One of the things our sector is most proud of is offering our communities good customer-service experiences.

Convenience stores operate at the heart of the UK’s villages, towns and cities, and provide access to essential products and services as well as acting as a social hub to reduce loneliness in their local areas.

Recently, we launched our new Everyone Welcome Guide, which has been developed in consultation with the Alzheimer’s Society, Business Disability Forum, Sense, Age UK and National Innovation Centre for Rural Enterprise, and we’re delighted to have been able to work with these organisations to produce a resource for retailers on how to provide excellent customer service for all customers including the millions of customers with disabilities and different needs.

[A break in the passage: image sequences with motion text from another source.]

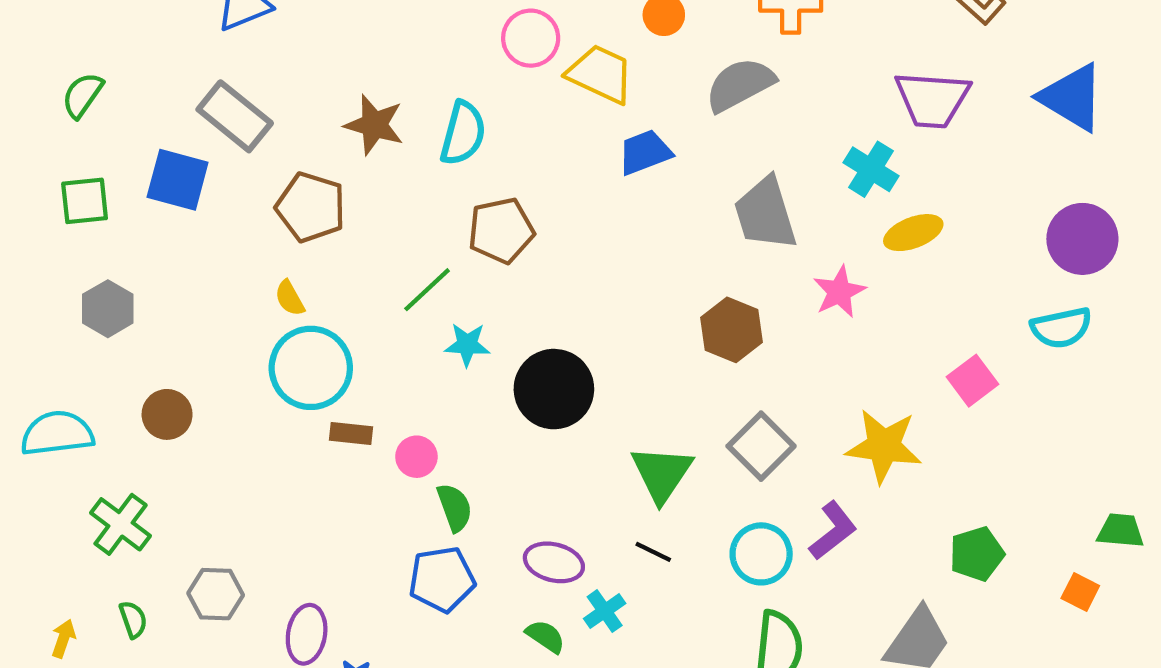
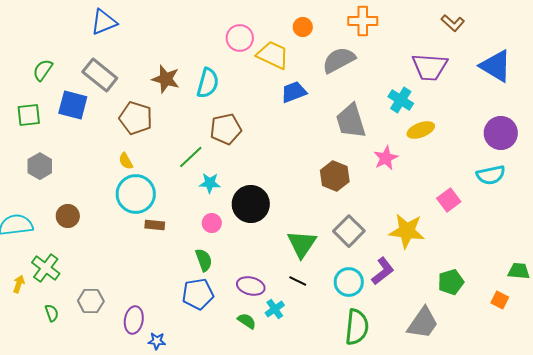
green semicircle: (82, 95) -> (43, 70), moved
pink circle: (416, 457) -> (212, 223), moved
yellow arrow: (63, 638) -> (19, 284), moved

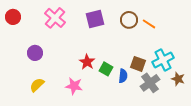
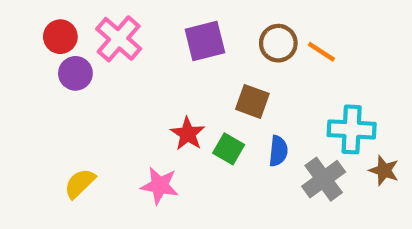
red circle: (13, 17) -> (60, 37), moved
purple circle: (35, 53) -> (75, 73), moved
cyan cross: (163, 60) -> (352, 129), turned 30
brown square: (138, 64) -> (252, 101), moved
blue semicircle: (123, 76) -> (278, 151), moved

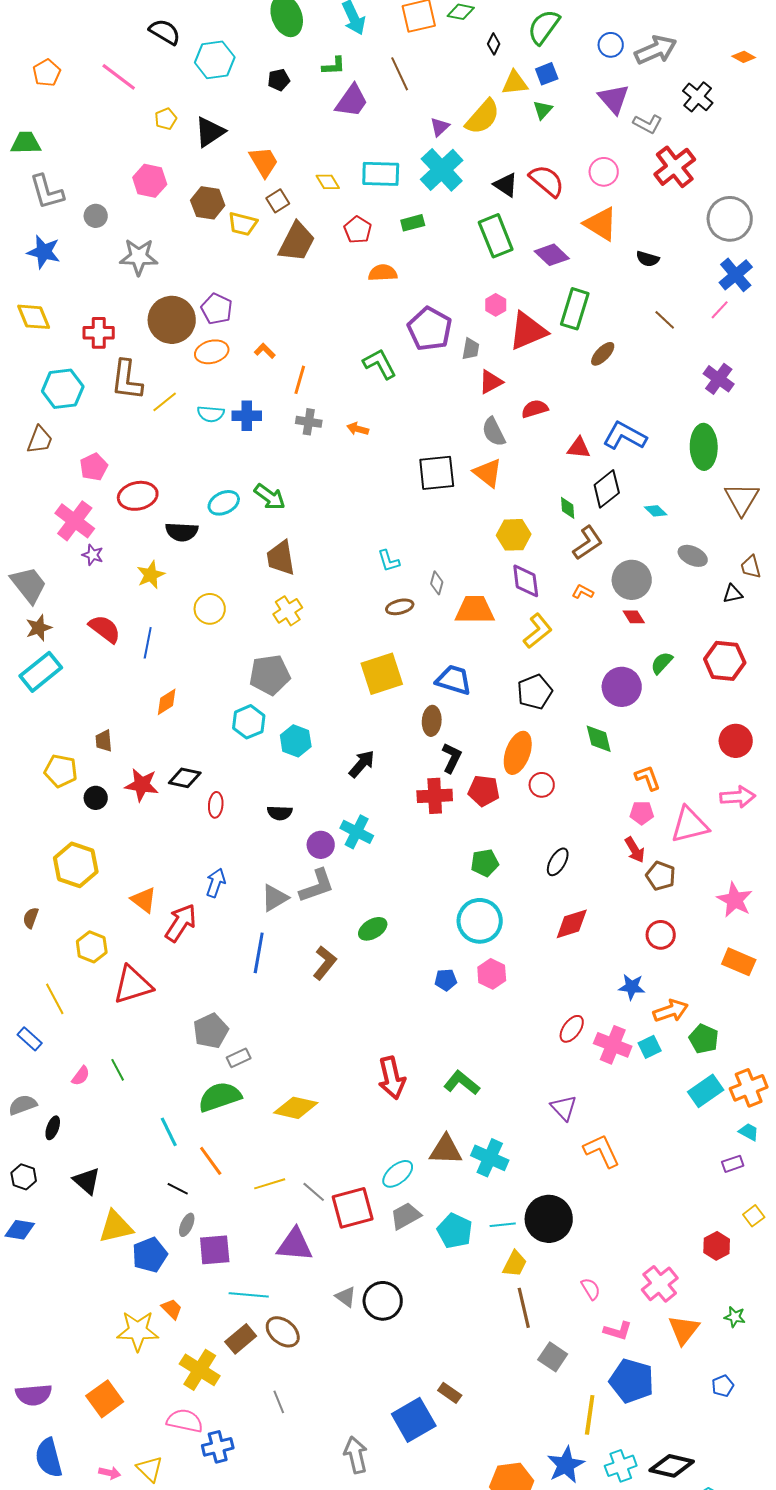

When thinking about improving the accessibility of your store, there are a number of steps that you can take. These might be physical changes, such as installing ramps and ensuring that aisles are free of obstacles, or behavioural changes, such as changing the way that you communicate with customers and ensuring that colleagues are on hand to provide customers with assistance if they should need it.

Over the course of the pandemic, we saw convenience retailers go above and beyond to adapt the day-to-day running of their stores to ensure they could feed their customers, from offering home deliveries to widening aisles to comply with social distancing.

Convenience retailers are extraordinarily talented in their ability to adapt, and I am confident the retailers in our sector will be able to take the information from this guide and apply it to their businesses and demonstrate that everyone is welcome in our sector.